**Brief**
Edit the records so that every "value" becomes "reading" and all other text stays unchanged. Reproduce the text lines only, omitting the pictures.

(Dataset entries)
== Segment start ==
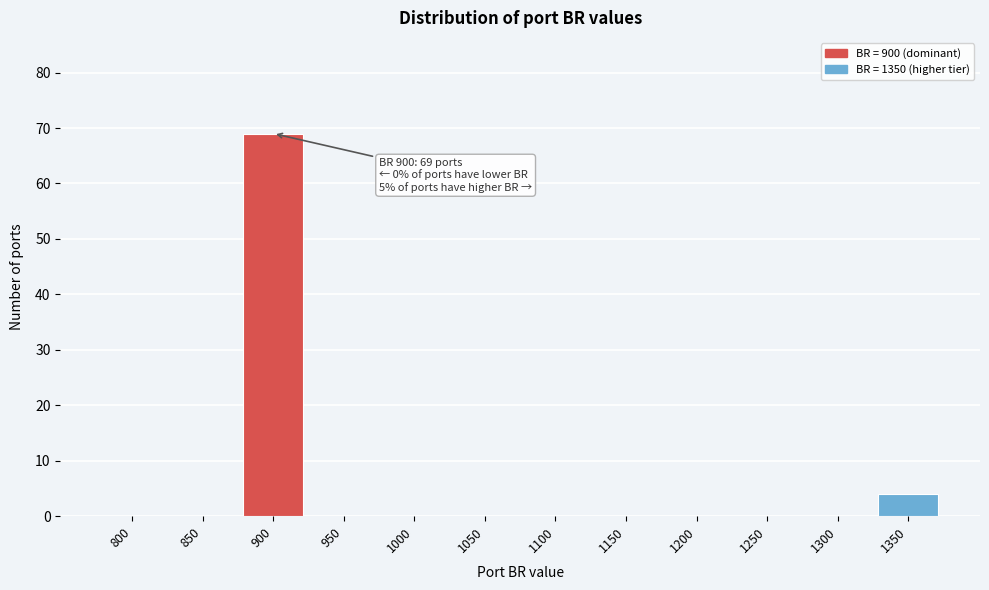

Reading right to left, transcribe all the data shown in this chart.

1350=4	1300=0	1250=0	1200=0	1150=0	1100=0	1050=0	1000=0	950=0	900=69	850=0	800=0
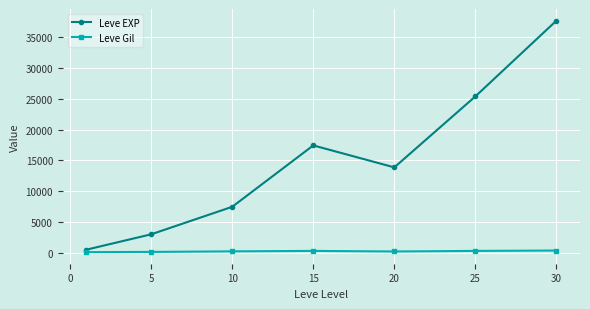

What is the value of the Leve EXP point at the 5th from the left?

13876.7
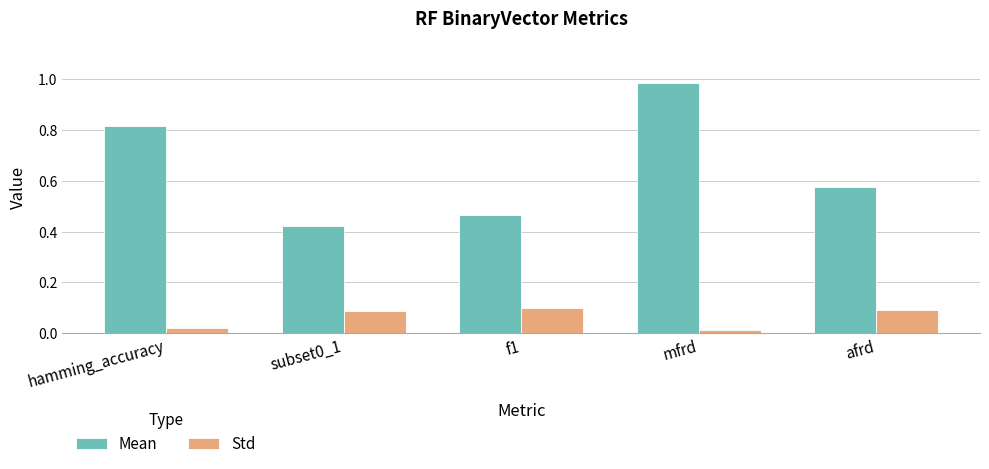

Is the value of Mean at mfrd greater than the value of Std at subset0_1?

Yes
== Segment end ==
**Reply to the task**
Reading right to left, transcribe all the data shown in this chart.

1350=4	1300=0	1250=0	1200=0	1150=0	1100=0	1050=0	1000=0	950=0	900=69	850=0	800=0

What is the reading of the Leve EXP point at the 5th from the left?

13876.7

Is the reading of Mean at mfrd greater than the reading of Std at subset0_1?

Yes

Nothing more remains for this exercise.